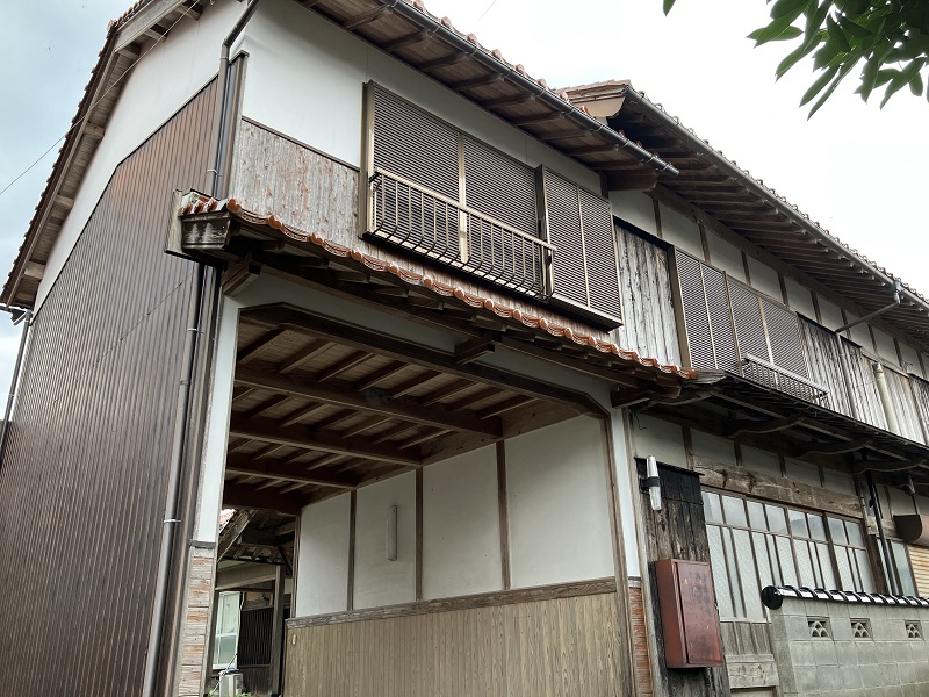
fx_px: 751
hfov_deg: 63.4
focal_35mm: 28
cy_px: 348
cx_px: 464
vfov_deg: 49.7
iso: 80
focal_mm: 3.99
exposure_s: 1/111
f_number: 1.8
—————
What is being asked: Please ensure that the data above is repeated exactly, with no pictures in the copy.

Written solution:
fx_px: 751
hfov_deg: 63.4
focal_35mm: 28
cy_px: 348
cx_px: 464
vfov_deg: 49.7
iso: 80
focal_mm: 3.99
exposure_s: 1/111
f_number: 1.8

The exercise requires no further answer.